• [Assigned task]:
What is needed is an exact copy of all the records, written out in full.

• [Material provided]:
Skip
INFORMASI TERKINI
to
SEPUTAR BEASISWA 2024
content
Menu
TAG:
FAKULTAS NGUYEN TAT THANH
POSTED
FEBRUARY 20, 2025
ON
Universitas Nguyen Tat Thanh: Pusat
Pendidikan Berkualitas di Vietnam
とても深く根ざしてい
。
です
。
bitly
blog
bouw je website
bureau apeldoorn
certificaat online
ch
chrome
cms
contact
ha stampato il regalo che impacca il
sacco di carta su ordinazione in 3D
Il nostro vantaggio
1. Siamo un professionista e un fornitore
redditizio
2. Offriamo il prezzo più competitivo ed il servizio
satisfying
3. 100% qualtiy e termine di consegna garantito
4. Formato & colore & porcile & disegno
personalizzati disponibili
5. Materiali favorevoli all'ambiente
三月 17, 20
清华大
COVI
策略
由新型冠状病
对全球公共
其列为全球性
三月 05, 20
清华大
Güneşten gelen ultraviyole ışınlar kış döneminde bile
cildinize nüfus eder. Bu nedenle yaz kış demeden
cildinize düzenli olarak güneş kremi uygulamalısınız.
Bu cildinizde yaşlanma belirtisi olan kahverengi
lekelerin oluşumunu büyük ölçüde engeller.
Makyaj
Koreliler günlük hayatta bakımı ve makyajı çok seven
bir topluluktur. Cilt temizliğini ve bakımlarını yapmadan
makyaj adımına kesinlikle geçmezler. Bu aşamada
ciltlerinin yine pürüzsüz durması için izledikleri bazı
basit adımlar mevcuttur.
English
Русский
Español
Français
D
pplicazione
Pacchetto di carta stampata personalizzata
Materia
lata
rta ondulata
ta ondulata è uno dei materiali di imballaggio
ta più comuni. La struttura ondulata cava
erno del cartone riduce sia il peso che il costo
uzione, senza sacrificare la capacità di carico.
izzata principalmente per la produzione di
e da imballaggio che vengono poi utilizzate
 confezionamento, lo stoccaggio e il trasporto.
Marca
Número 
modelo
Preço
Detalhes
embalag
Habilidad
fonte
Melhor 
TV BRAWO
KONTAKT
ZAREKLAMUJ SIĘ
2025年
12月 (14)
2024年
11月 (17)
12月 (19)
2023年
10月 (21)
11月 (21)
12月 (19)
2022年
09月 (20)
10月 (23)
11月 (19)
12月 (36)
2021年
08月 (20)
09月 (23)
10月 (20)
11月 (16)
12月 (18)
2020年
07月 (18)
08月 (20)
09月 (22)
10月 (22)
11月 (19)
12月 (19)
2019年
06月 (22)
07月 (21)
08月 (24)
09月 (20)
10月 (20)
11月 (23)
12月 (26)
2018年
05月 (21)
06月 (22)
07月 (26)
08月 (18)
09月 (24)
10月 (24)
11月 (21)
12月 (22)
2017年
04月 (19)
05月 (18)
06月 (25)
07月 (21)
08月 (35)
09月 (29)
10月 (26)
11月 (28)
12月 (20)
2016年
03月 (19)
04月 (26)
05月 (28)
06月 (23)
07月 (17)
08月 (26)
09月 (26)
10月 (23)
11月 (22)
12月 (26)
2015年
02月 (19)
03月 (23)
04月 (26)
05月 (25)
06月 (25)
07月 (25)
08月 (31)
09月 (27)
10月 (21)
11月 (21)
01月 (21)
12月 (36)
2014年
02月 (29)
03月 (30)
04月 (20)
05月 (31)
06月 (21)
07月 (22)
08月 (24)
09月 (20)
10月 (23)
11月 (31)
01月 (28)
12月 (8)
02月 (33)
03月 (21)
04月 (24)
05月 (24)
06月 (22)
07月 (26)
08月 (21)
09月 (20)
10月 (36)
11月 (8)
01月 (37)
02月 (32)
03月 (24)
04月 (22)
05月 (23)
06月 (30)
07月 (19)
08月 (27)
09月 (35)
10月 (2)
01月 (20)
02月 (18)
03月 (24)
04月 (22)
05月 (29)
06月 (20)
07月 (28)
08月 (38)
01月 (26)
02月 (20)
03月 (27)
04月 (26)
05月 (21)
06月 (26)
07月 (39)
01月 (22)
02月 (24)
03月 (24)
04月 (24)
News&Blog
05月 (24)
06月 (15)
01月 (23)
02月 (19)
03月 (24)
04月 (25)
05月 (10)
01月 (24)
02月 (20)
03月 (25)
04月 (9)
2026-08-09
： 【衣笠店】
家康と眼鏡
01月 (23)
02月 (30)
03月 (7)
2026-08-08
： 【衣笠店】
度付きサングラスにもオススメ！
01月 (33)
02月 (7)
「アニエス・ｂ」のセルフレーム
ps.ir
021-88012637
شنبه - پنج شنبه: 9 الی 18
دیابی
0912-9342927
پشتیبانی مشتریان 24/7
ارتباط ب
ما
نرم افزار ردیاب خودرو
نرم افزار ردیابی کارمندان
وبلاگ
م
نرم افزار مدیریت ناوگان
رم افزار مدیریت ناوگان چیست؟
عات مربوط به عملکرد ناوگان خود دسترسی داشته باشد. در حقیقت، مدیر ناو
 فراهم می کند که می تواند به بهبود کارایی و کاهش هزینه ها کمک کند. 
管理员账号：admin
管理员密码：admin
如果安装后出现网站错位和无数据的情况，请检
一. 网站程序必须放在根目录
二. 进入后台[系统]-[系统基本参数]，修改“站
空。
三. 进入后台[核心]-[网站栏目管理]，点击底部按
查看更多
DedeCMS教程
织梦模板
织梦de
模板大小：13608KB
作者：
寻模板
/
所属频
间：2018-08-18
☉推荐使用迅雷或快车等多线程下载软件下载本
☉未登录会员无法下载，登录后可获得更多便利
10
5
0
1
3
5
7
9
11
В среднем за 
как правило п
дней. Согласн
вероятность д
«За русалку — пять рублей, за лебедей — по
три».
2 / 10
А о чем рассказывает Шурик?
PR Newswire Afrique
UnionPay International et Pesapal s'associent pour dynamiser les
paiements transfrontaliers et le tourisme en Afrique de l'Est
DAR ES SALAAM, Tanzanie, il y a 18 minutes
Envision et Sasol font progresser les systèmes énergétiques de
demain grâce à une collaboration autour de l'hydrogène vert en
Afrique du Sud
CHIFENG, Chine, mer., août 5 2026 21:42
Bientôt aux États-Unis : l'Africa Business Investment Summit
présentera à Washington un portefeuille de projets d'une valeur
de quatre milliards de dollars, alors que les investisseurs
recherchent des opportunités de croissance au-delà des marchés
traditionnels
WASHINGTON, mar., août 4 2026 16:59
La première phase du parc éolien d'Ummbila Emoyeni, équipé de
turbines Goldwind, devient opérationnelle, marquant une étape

• [Result]:
Skip
INFORMASI TERKINI
to
SEPUTAR BEASISWA 2024
content
Menu
TAG:
FAKULTAS NGUYEN TAT THANH
POSTED
FEBRUARY 20, 2025
ON
Universitas Nguyen Tat Thanh: Pusat
Pendidikan Berkualitas di Vietnam
とても深く根ざしてい
。
です
。
bitly
blog
bouw je website
bureau apeldoorn
certificaat online
ch
chrome
cms
contact
ha stampato il regalo che impacca il
sacco di carta su ordinazione in 3D
Il nostro vantaggio
1. Siamo un professionista e un fornitore
redditizio
2. Offriamo il prezzo più competitivo ed il servizio
satisfying
3. 100% qualtiy e termine di consegna garantito
4. Formato & colore & porcile & disegno
personalizzati disponibili
5. Materiali favorevoli all'ambiente
三月 17, 20
清华大
COVI
策略
由新型冠状病
对全球公共
其列为全球性
三月 05, 20
清华大
Güneşten gelen ultraviyole ışınlar kış döneminde bile
cildinize nüfus eder. Bu nedenle yaz kış demeden
cildinize düzenli olarak güneş kremi uygulamalısınız.
Bu cildinizde yaşlanma belirtisi olan kahverengi
lekelerin oluşumunu büyük ölçüde engeller.
Makyaj
Koreliler günlük hayatta bakımı ve makyajı çok seven
bir topluluktur. Cilt temizliğini ve bakımlarını yapmadan
makyaj adımına kesinlikle geçmezler. Bu aşamada
ciltlerinin yine pürüzsüz durması için izledikleri bazı
basit adımlar mevcuttur.
English
Русский
Español
Français
D
pplicazione
Pacchetto di carta stampata personalizzata
Materia
lata
rta ondulata
ta ondulata è uno dei materiali di imballaggio
ta più comuni. La struttura ondulata cava
erno del cartone riduce sia il peso che il costo
uzione, senza sacrificare la capacità di carico.
izzata principalmente per la produzione di
e da imballaggio che vengono poi utilizzate
 confezionamento, lo stoccaggio e il trasporto.
Marca
Número 
modelo
Preço
Detalhes
embalag
Habilidad
fonte
Melhor 
TV BRAWO
KONTAKT
ZAREKLAMUJ SIĘ
2025年
12月 (14)
2024年
11月 (17)
12月 (19)
2023年
10月 (21)
11月 (21)
12月 (19)
2022年
09月 (20)
10月 (23)
11月 (19)
12月 (36)
2021年
08月 (20)
09月 (23)
10月 (20)
11月 (16)
12月 (18)
2020年
07月 (18)
08月 (20)
09月 (22)
10月 (22)
11月 (19)
12月 (19)
2019年
06月 (22)
07月 (21)
08月 (24)
09月 (20)
10月 (20)
11月 (23)
12月 (26)
2018年
05月 (21)
06月 (22)
07月 (26)
08月 (18)
09月 (24)
10月 (24)
11月 (21)
12月 (22)
2017年
04月 (19)
05月 (18)
06月 (25)
07月 (21)
08月 (35)
09月 (29)
10月 (26)
11月 (28)
12月 (20)
2016年
03月 (19)
04月 (26)
05月 (28)
06月 (23)
07月 (17)
08月 (26)
09月 (26)
10月 (23)
11月 (22)
12月 (26)
2015年
02月 (19)
03月 (23)
04月 (26)
05月 (25)
06月 (25)
07月 (25)
08月 (31)
09月 (27)
10月 (21)
11月 (21)
01月 (21)
12月 (36)
2014年
02月 (29)
03月 (30)
04月 (20)
05月 (31)
06月 (21)
07月 (22)
08月 (24)
09月 (20)
10月 (23)
11月 (31)
01月 (28)
12月 (8)
02月 (33)
03月 (21)
04月 (24)
05月 (24)
06月 (22)
07月 (26)
08月 (21)
09月 (20)
10月 (36)
11月 (8)
01月 (37)
02月 (32)
03月 (24)
04月 (22)
05月 (23)
06月 (30)
07月 (19)
08月 (27)
09月 (35)
10月 (2)
01月 (20)
02月 (18)
03月 (24)
04月 (22)
05月 (29)
06月 (20)
07月 (28)
08月 (38)
01月 (26)
02月 (20)
03月 (27)
04月 (26)
05月 (21)
06月 (26)
07月 (39)
01月 (22)
02月 (24)
03月 (24)
04月 (24)
News&Blog
05月 (24)
06月 (15)
01月 (23)
02月 (19)
03月 (24)
04月 (25)
05月 (10)
01月 (24)
02月 (20)
03月 (25)
04月 (9)
2026-08-09
： 【衣笠店】
家康と眼鏡
01月 (23)
02月 (30)
03月 (7)
2026-08-08
： 【衣笠店】
度付きサングラスにもオススメ！
01月 (33)
02月 (7)
「アニエス・ｂ」のセルフレーム
ps.ir
021-88012637
شنبه - پنج شنبه: 9 الی 18
دیابی
0912-9342927
پشتیبانی مشتریان 24/7
ارتباط ب
ما
نرم افزار ردیاب خودرو
نرم افزار ردیابی کارمندان
وبلاگ
م
نرم افزار مدیریت ناوگان
رم افزار مدیریت ناوگان چیست؟
عات مربوط به عملکرد ناوگان خود دسترسی داشته باشد. در حقیقت، مدیر ناو
 فراهم می کند که می تواند به بهبود کارایی و کاهش هزینه ها کمک کند. 
管理员账号：admin
管理员密码：admin
如果安装后出现网站错位和无数据的情况，请检
一. 网站程序必须放在根目录
二. 进入后台[系统]-[系统基本参数]，修改“站
空。
三. 进入后台[核心]-[网站栏目管理]，点击底部按
查看更多
DedeCMS教程
织梦模板
织梦de
模板大小：13608KB
作者：
寻模板
/
所属频
间：2018-08-18
☉推荐使用迅雷或快车等多线程下载软件下载本
☉未登录会员无法下载，登录后可获得更多便利
10
5
0
1
3
5
7
9
11
В среднем за 
как правило п
дней. Согласн
вероятность д
«За русалку — пять рублей, за лебедей — по
три».
2 / 10
А о чем рассказывает Шурик?
PR Newswire Afrique
UnionPay International et Pesapal s'associent pour dynamiser les
paiements transfrontaliers et le tourisme en Afrique de l'Est
DAR ES SALAAM, Tanzanie, il y a 18 minutes
Envision et Sasol font progresser les systèmes énergétiques de
demain grâce à une collaboration autour de l'hydrogène vert en
Afrique du Sud
CHIFENG, Chine, mer., août 5 2026 21:42
Bientôt aux États-Unis : l'Africa Business Investment Summit
présentera à Washington un portefeuille de projets d'une valeur
de quatre milliards de dollars, alors que les investisseurs
recherchent des opportunités de croissance au-delà des marchés
traditionnels
WASHINGTON, mar., août 4 2026 16:59
La première phase du parc éolien d'Ummbila Emoyeni, équipé de
turbines Goldwind, devient opérationnelle, marquant une étape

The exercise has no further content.